Team:SHSBNU China/Parts
Parts
I. Overview
We have finished constructing all the parts(BBa_K2684000- BBa_K2684006) which have all been sequenced and submitted to the iGEM parts registry
| Name | Description | Function |
| BBa_K52684000 | CotA laccase of B. subtilis | CotA of B. subtilis is a copper-dependet laccase, which can catalyze the oxidation of board range of synthetic dyes. |
| BBa_K52684001 | PelB-CotA | PelB signal peptide linking with CotA to transfer CotA out of the bacteria. |
| BBa_K52684002 | PhoA-CotA | PhoA signal peptide linking with CotA to transfer CotA out of the bacteria. |
| BBa_K52684003 | OmpA-CotA | OmpA signal peptide linking with CotA to transfer CotA out of the bacteria. |
| BBa_K52684004 | SpyCatcher-sfGFP | SfGFP fused to the SpyCatcher domain can be covalently attached onto the biofilm displaying SpyTag.This part is used to test our immobilization strategy of CotA. |
| BBa_K52684005 | SpyCatcher-CotA | CotA fused to the SpyCatcher domain can be covalently attached onto the biofilm displaying SpyTag. |
| BBa_K52684006 | CsgA-SpyTag | CsgA is a major subunit of the biofilm of E. coli(1)(2). A SpyTag is fused to CsgA so that CotA laccase can be fixed on biofilm through SpyTag-SpyCatcher chemistry. |
Favorite Part
The favorite part of pur team is BBa_K2684006. We improved it from previous part BBa_K1583000. CsaA is the main component to form biofilm, and by adding SpyTag which was fused onto the csgA sequence, we could fix the CotA laccase with SpyCatcher. Covalent bond would be formed between SpyTag and SpyCatcher.
a. Improve Previous Parts
We improved part BBa_K1583000 by adding a sequence of SpyTag in order to fix CotA laccase onto the biofilm, making BBa_K2684006.

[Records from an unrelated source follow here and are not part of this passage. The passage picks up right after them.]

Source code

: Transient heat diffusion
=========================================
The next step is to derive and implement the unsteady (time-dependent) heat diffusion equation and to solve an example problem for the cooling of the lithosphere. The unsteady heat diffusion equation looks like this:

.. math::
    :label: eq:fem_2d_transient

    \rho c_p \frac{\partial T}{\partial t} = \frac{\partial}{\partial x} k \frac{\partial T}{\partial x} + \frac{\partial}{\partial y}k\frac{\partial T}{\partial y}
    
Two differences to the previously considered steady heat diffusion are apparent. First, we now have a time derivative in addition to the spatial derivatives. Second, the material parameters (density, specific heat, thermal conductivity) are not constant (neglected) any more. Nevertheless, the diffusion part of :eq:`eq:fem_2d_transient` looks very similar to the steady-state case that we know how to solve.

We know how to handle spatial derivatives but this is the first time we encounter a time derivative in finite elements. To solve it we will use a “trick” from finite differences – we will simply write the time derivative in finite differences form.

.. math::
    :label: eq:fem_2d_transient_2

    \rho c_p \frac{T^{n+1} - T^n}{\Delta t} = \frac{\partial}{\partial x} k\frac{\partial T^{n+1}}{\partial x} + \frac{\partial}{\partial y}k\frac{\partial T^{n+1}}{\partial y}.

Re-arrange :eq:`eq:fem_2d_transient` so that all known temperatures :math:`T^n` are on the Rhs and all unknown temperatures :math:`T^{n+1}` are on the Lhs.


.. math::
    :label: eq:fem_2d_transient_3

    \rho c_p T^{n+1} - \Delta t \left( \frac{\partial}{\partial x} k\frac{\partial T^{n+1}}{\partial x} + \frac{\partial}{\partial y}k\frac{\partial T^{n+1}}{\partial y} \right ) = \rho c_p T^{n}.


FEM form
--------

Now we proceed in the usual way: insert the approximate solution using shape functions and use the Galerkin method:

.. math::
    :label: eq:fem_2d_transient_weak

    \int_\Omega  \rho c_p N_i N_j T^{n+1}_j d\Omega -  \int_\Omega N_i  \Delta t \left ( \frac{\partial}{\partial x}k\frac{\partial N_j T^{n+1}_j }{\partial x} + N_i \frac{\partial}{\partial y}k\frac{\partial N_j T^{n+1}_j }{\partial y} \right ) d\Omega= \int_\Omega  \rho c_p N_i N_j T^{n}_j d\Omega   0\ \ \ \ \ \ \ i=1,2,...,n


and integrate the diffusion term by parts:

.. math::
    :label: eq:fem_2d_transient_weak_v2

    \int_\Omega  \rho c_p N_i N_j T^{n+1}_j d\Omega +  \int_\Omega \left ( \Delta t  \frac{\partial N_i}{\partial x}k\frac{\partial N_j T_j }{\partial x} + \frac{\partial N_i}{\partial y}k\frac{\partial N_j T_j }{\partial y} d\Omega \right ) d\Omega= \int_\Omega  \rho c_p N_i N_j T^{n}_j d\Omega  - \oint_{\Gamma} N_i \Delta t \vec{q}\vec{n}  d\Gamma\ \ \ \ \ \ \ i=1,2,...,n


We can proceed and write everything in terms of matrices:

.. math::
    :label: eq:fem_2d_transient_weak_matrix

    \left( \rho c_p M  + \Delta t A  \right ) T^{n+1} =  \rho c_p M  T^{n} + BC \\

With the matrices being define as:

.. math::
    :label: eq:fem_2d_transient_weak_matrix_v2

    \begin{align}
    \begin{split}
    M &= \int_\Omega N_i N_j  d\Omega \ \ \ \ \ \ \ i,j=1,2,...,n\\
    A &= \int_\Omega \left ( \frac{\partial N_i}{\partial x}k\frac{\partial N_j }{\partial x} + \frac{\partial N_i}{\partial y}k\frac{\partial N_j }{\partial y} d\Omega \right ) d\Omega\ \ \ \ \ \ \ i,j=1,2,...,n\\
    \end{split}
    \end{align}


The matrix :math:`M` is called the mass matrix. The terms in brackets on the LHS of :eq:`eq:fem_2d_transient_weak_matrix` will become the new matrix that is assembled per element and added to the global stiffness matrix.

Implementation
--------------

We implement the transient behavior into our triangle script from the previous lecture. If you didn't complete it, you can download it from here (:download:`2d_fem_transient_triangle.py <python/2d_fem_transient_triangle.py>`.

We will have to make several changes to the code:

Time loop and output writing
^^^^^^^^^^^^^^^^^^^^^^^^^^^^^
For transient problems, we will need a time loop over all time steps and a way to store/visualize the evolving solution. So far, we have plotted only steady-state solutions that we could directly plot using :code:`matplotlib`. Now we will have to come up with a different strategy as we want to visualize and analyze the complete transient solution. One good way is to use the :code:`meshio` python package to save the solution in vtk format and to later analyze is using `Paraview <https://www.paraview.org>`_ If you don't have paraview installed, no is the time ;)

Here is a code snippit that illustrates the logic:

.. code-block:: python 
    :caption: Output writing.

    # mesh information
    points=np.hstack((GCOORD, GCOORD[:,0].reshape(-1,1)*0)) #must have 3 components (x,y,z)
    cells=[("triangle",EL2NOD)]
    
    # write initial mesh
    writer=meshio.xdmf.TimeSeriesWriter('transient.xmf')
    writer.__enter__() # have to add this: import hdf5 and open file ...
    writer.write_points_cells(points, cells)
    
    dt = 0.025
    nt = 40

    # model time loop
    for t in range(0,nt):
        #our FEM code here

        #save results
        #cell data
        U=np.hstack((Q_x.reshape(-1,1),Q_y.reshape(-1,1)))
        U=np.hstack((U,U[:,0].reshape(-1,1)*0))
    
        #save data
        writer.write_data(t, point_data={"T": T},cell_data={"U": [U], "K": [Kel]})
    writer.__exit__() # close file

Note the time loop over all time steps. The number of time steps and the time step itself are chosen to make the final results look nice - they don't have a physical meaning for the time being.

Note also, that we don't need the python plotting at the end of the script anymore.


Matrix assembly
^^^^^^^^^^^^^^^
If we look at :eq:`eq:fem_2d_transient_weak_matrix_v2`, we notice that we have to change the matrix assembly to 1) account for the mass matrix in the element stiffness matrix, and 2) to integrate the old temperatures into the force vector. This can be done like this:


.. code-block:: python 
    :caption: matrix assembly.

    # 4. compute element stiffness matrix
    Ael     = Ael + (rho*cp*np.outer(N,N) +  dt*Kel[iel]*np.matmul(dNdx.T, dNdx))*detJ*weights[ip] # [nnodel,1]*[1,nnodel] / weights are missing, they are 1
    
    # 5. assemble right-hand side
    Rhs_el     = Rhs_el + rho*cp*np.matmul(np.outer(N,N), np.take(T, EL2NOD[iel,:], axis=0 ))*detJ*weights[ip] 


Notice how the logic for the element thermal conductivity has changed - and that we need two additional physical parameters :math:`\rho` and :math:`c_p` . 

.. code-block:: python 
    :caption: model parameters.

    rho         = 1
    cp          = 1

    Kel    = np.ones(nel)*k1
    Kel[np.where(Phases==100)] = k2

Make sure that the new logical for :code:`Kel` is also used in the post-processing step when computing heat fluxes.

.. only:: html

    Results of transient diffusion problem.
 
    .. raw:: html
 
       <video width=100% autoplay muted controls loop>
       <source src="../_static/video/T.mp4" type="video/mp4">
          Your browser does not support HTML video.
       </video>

We improved part BBa_K1336002 by eliminating its EcoRI cutting site, making BBa_K2684000.
II. References
(1). Wang, X, et al. “Programming Cells for Dynamic Assembly of Inorganic Nano-Objects with Spatiotemporal Control.” Advanced Materials (Deerfield Beach, Fla.)., U.S. National Library of Medicine, Apr. 2018, www.ncbi.nlm.nih.gov/pubmed/29516606.
(2). Chen, Allen Y., et al. “Synthesis and Patterning of Tunable Multiscale Materials with Engineered Cells .” Nature Materials, U.S. National Library of Medicine, May 2014, www.ncbi.nlm.nih.gov/pmc/articles/PMC4063449/.